> _Document segment_
* * * * * * * * *
US4616721A

US4616721A - Packer Mill

Info

Publication number: US4616721A
Application number: US06/675,354
Authority: US
Inventors: John H. Furse
Original assignee: Smith International Inc
Current assignee: Smith International Inc
Priority date: 1984-11-27
Filing date: 1984-11-27
Publication date: 1986-10-14
Anticipated expiration: 2004-11-27
Also published as: DE3579796D1; EP0185466A1; NO854700L; NO172405B; EP0185466B1; NO172405C; ATE56785T1

Abstract

A milling tool for removing a packer from a well includes a releasable catcher for supporting remains of a milled packer (51). The catcher has a sleeve (26) with deflectable fingers (29) which normally support the remains of the packer. If the packer should become stuck, the fingers (29) press on a release ring (39) which has a ramp (43) that engages a complementary ramp (42) on a shoulder (41) on the mandrel (14) of the mill. The ramps cam the ring outwardly until the ring breaks in tension at a deliberately weakened location (52). This releases the sleeve (26) to slide downwardly and permit the fingers (29) to deflect inwardly into a recess (23), thereby clearing the bore of the stuck packer.

Description

BACKGROUND OF THE INVENTION

This invention concerns a mill for removing a packer from an oil well or the like.

A packer is a device placed in the steel casing of an oil well for isolating upper and lower sections of such casing. In a single completion packer there is a central bore and surrounding structure that seals the packer inside the casing. Tubing can be connected to or through the packer for withdrawing fluids from the well. A broad variety of packers are commercially available and the structure thereof is of no significance for this invention.
* * * * * * * * *
> _Written tasks_
• a. According to the packer mill patent text, what does the release ring break at when the ramps cam it outward?
• b. Continue the packer mill patent text from the point where it stops.

Recorded data:
* * * * * * * * *
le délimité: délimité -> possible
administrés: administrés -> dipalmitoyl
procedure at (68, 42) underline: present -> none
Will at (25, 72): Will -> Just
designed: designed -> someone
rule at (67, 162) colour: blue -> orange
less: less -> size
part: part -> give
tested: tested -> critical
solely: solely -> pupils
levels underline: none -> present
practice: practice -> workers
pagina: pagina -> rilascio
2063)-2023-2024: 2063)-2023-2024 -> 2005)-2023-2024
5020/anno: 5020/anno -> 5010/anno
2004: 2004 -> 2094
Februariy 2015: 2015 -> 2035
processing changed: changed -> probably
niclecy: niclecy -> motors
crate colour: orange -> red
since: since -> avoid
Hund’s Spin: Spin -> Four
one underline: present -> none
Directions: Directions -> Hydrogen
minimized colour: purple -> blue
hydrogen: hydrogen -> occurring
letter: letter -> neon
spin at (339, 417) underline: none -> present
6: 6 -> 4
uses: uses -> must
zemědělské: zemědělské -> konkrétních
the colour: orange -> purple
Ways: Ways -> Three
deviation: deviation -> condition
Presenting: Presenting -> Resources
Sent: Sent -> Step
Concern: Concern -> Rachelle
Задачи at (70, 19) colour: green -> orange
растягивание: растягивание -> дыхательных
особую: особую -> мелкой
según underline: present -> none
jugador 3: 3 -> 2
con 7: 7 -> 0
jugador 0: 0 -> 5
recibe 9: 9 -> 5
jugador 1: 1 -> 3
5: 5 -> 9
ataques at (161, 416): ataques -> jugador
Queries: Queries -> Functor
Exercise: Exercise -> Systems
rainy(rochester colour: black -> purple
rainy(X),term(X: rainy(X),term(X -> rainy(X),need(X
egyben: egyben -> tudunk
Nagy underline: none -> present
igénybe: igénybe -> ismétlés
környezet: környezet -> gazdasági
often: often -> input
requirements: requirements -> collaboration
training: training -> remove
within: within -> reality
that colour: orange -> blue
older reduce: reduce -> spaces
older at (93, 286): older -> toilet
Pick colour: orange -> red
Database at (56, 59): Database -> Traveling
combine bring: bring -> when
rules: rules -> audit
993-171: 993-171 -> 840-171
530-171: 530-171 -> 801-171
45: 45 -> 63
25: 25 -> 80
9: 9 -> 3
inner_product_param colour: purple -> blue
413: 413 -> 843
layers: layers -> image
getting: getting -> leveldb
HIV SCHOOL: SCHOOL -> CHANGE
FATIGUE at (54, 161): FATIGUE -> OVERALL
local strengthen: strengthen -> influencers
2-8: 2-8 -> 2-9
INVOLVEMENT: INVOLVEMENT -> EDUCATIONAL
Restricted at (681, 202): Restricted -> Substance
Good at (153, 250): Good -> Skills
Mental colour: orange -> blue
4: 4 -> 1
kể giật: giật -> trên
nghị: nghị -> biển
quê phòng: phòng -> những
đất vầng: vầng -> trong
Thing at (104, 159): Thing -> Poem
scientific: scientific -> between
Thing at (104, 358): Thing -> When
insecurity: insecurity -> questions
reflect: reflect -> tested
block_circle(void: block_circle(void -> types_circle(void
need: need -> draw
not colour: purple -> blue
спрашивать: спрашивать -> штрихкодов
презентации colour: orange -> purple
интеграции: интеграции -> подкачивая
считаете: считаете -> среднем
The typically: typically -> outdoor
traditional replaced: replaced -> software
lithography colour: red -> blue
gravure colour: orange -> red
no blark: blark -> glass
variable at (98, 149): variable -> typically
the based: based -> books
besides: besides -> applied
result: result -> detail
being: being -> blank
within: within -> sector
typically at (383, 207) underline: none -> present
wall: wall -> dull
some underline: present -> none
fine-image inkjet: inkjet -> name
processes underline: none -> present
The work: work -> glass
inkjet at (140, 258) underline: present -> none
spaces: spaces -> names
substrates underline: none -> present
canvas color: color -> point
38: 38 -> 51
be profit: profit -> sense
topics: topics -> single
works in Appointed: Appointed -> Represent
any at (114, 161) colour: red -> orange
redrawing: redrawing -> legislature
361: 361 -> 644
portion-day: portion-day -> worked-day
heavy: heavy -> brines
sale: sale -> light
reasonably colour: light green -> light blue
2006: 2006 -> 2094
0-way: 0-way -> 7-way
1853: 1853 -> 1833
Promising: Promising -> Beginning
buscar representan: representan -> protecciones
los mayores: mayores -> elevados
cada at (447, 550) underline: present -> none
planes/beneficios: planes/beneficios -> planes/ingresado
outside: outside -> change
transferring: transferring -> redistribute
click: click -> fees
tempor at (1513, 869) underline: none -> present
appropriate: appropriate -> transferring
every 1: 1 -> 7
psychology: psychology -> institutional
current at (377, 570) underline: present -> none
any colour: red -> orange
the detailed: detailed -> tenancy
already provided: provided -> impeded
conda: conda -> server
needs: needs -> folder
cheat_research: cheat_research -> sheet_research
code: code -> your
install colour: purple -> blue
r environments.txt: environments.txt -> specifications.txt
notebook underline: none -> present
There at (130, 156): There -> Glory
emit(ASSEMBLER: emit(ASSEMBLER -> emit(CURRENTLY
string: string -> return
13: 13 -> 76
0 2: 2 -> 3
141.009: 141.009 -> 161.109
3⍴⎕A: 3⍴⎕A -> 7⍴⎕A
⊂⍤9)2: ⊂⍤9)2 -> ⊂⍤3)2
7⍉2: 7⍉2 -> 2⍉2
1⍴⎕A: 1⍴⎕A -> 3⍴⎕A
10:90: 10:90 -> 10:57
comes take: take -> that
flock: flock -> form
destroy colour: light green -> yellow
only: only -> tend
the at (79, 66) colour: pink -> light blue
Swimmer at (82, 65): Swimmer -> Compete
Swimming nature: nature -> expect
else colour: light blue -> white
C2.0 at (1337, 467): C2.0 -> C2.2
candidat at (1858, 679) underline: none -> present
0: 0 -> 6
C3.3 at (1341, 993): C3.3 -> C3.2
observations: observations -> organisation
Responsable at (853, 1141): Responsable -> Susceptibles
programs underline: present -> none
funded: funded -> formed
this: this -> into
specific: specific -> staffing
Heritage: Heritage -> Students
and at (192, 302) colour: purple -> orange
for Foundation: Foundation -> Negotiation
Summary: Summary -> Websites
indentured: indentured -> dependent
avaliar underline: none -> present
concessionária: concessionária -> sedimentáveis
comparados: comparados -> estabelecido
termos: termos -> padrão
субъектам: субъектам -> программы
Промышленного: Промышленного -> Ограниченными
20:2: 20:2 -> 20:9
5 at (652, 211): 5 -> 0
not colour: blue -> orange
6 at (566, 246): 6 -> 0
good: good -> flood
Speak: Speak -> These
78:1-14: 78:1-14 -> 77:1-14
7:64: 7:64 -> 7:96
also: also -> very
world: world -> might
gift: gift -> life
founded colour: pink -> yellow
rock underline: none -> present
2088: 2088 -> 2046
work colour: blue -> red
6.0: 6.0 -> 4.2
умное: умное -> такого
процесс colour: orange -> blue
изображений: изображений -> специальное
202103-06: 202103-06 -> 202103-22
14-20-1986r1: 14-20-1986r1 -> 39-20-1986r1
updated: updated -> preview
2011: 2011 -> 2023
* * * * * * * * *
> _Task responses_
• a. It breaks in tension at a deliberately weakened location (52).

• b.
Some packers are designed for release so that they can be readily removed from the casing and others are more or less permanently fixed in the casing. Even with the readily removable packers it often occurs that corrosion or the like prevents removal. Thus, it is a reasonably common procedure in work-over of oil wells to require milling of the packer to remove it from the well. Such milling destroys the packer and milling chips are pumped out of the well or are caught in downhole debris collectors. Junk that remains in the well can be removed with a magnet or can be milled by a conventional junk mill.

As milling of the packer continues a point is ordinarily reached where the remains of the packer and any tubing or the like hanging from it are freed from the casing and fall free. A grip or catcher on the milling tool used to mill the packer catches these remains so that they can be drawn upwardly and removed from the well bore.

It sometimes occurs as the remains of the packer are lifted that they become stuck in the well bore. It may also occur that the milling tool becomes worn or damaged before the packer is free. In either of these circumstances it may be desirable to remove the milling tool while leaving the remainder of the packer in the well. It is therefore desirable to provide a means for releasing the packer mill from the packer. The mill can then be withdrawn and the well reentered with the same or a different tool for completing removal of the packer.

One approach that has been used to effect such release employs J-slots. A packer mill can be released by lowering and reversing the direction of rotation. Such arrangements are not entirely satisfactory because of the multiplicity of moving parts normally required and the substantial likelihood that such mechanisms may jam. This leaves the operator in the position of fishing the remains of the packer mill as well as the packer, or milling the entire collection of junk in the well. This is obviously costly and time consuming.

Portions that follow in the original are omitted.